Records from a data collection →
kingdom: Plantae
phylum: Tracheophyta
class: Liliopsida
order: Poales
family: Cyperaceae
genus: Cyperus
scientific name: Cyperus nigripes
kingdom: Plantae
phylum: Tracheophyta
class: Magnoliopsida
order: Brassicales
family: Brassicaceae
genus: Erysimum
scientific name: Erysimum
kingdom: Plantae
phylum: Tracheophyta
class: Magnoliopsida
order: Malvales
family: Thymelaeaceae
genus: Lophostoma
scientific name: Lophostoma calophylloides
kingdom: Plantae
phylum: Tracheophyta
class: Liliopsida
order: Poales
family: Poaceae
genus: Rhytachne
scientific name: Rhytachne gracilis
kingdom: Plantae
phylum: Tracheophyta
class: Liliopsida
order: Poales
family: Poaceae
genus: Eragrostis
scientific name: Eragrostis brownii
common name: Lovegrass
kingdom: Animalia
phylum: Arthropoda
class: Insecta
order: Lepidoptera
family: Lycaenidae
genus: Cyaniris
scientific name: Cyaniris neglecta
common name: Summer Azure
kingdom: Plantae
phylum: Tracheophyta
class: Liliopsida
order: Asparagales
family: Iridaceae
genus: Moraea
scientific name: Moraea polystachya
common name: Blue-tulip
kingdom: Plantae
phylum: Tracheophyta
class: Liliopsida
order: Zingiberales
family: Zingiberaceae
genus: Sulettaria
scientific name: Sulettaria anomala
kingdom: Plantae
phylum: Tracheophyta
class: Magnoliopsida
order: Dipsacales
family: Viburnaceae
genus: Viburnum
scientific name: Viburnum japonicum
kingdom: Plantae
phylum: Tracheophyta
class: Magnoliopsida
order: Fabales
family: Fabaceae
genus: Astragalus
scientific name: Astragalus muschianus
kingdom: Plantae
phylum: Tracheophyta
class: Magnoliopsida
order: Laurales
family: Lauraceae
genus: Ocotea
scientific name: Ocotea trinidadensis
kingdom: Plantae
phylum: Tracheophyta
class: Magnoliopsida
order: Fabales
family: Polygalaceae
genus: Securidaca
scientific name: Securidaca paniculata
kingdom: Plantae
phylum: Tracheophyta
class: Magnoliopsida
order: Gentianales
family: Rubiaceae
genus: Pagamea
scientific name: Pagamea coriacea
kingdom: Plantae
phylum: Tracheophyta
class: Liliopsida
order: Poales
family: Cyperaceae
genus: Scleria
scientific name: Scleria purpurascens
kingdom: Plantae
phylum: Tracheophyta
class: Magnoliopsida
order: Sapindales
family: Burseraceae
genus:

Exercise directions → Swap every "scientific name" in the listing for "species", keeping all other text the same.

Answer below →
kingdom: Plantae
phylum: Tracheophyta
class: Liliopsida
order: Poales
family: Cyperaceae
genus: Cyperus
species: Cyperus nigripes
kingdom: Plantae
phylum: Tracheophyta
class: Magnoliopsida
order: Brassicales
family: Brassicaceae
genus: Erysimum
species: Erysimum
kingdom: Plantae
phylum: Tracheophyta
class: Magnoliopsida
order: Malvales
family: Thymelaeaceae
genus: Lophostoma
species: Lophostoma calophylloides
kingdom: Plantae
phylum: Tracheophyta
class: Liliopsida
order: Poales
family: Poaceae
genus: Rhytachne
species: Rhytachne gracilis
kingdom: Plantae
phylum: Tracheophyta
class: Liliopsida
order: Poales
family: Poaceae
genus: Eragrostis
species: Eragrostis brownii
common name: Lovegrass
kingdom: Animalia
phylum: Arthropoda
class: Insecta
order: Lepidoptera
family: Lycaenidae
genus: Cyaniris
species: Cyaniris neglecta
common name: Summer Azure
kingdom: Plantae
phylum: Tracheophyta
class: Liliopsida
order: Asparagales
family: Iridaceae
genus: Moraea
species: Moraea polystachya
common name: Blue-tulip
kingdom: Plantae
phylum: Tracheophyta
class: Liliopsida
order: Zingiberales
family: Zingiberaceae
genus: Sulettaria
species: Sulettaria anomala
kingdom: Plantae
phylum: Tracheophyta
class: Magnoliopsida
order: Dipsacales
family: Viburnaceae
genus: Viburnum
species: Viburnum japonicum
kingdom: Plantae
phylum: Tracheophyta
class: Magnoliopsida
order: Fabales
family: Fabaceae
genus: Astragalus
species: Astragalus muschianus
kingdom: Plantae
phylum: Tracheophyta
class: Magnoliopsida
order: Laurales
family: Lauraceae
genus: Ocotea
species: Ocotea trinidadensis
kingdom: Plantae
phylum: Tracheophyta
class: Magnoliopsida
order: Fabales
family: Polygalaceae
genus: Securidaca
species: Securidaca paniculata
kingdom: Plantae
phylum: Tracheophyta
class: Magnoliopsida
order: Gentianales
family: Rubiaceae
genus: Pagamea
species: Pagamea coriacea
kingdom: Plantae
phylum: Tracheophyta
class: Liliopsida
order: Poales
family: Cyperaceae
genus: Scleria
species: Scleria purpurascens
kingdom: Plantae
phylum: Tracheophyta
class: Magnoliopsida
order: Sapindales
family: Burseraceae
genus:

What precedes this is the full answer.